*** Source material ***

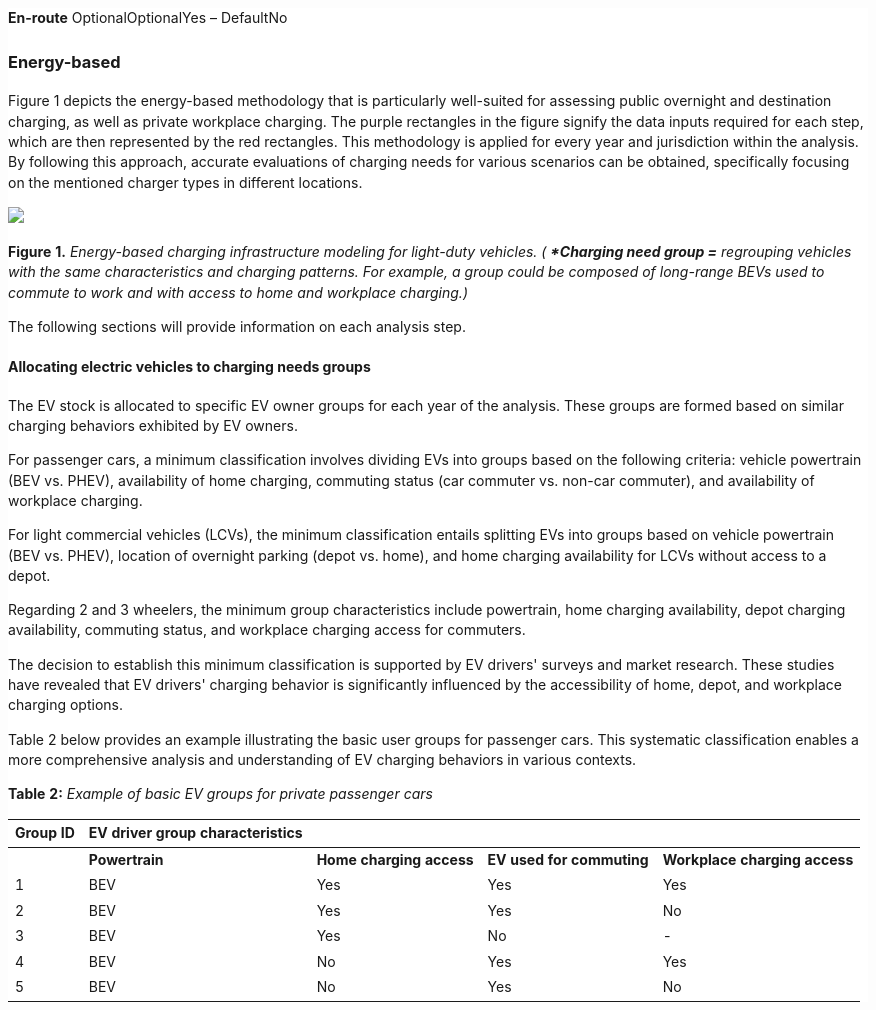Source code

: <td></td>
<td><strong>En-route</strong></td>
<td>Optional​</td>
<td>Optional​</td>
<td>Yes – Default​</td>
<td>No​</td>
</tr>
</tbody>
</table>

### Energy-based

Figure 1 depicts the energy-based methodology that is particularly well-suited for assessing public overnight and destination charging, as well as private workplace charging. The purple rectangles in the figure signify the data inputs required for each step, which are then represented by the red rectangles. This methodology is applied for every year and jurisdiction within the analysis. By following this approach, accurate evaluations of charging needs for various scenarios can be obtained, specifically focusing on the mentioned charger types in different locations.

![](/EVCHARGE-doc/assets/flowchart.png)

**Figure** **1.** *Energy-based charging infrastructure modeling for light-duty vehicles. ( **\*Charging need group =** regrouping vehicles with the same characteristics and charging patterns. For example, a group could be composed of long-range BEVs used to commute to work and with access to home and workplace charging.)*

The following sections will provide information on each analysis step.

#### Allocating electric vehicles to charging needs groups

The EV stock is allocated to specific EV owner groups for each year of the analysis. These groups are formed based on similar charging behaviors exhibited by EV owners.

For passenger cars, a minimum classification involves dividing EVs into groups based on the following criteria: vehicle powertrain (BEV vs. PHEV), availability of home charging, commuting status (car commuter vs. non-car commuter), and availability of workplace charging.

For light commercial vehicles (LCVs), the minimum classification entails splitting EVs into groups based on vehicle powertrain (BEV vs. PHEV), location of overnight parking (depot vs. home), and home charging availability for LCVs without access to a depot.

Regarding 2 and 3 wheelers, the minimum group characteristics include powertrain, home charging availability, depot charging availability, commuting status, and workplace charging access for commuters.

The decision to establish this minimum classification is supported by EV drivers' surveys and market research. These studies have revealed that EV drivers' charging behavior is significantly influenced by the accessibility of home, depot, and workplace charging options.

Table 2 below provides an example illustrating the basic user groups for passenger cars. This systematic classification enables a more comprehensive analysis and understanding of EV charging behaviors in various contexts.

**Table** **2:** *Example of basic EV groups for private passenger cars*

| Group ID | EV driver group characteristics |                          |                           |                               |
|----------|---------------------------------|--------------------------|---------------------------|-------------------------------|
|          | **Powertrain**                  | **Home charging access** | **EV used for commuting** | **Workplace charging access** |
| 1        | BEV                             | Yes                      | Yes                       | Yes                           |
| 2        | BEV                             | Yes                      | Yes                       | No                            |
| 3        | BEV                             | Yes                      | No                        | -                             |
| 4        | BEV                             | No                       | Yes                       | Yes                           |
| 5        | BEV                             | No                       | Yes                       | No                            |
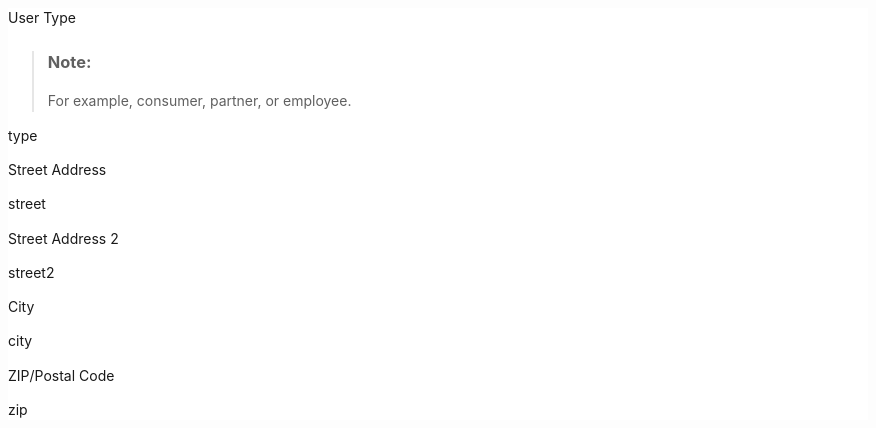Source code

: User Type

> ### Note:  
> For example, consumer, partner, or employee.



</td>
<td valign="top">

type

</td>
</tr>
<tr>
<td valign="top">

Street Address

</td>
<td valign="top">

street

</td>
</tr>
<tr>
<td valign="top">

Street Address 2

</td>
<td valign="top">

street2

</td>
</tr>
<tr>
<td valign="top">

City

</td>
<td valign="top">

city

</td>
</tr>
<tr>
<td valign="top">

ZIP/Postal Code

</td>
<td valign="top">

zip

</td>
</tr>
<tr>
<td valign="top">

*** End of Source material ***

Search the entries for the word "availability", then list each line that holds it.

For passenger cars, a minimum classification involves dividing EVs into groups based on the following criteria: vehicle powertrain (BEV vs. PHEV), availability of home charging, commuting status (car commuter vs. non-car commuter), and availability of workplace charging.
For light commercial vehicles (LCVs), the minimum classification entails splitting EVs into groups based on vehicle powertrain (BEV vs. PHEV), location of overnight parking (depot vs. home), and home charging availability for LCVs without access to a depot.
Regarding 2 and 3 wheelers, the minimum group characteristics include powertrain, home charging availability, depot charging availability, commuting status, and workplace charging access for commuters.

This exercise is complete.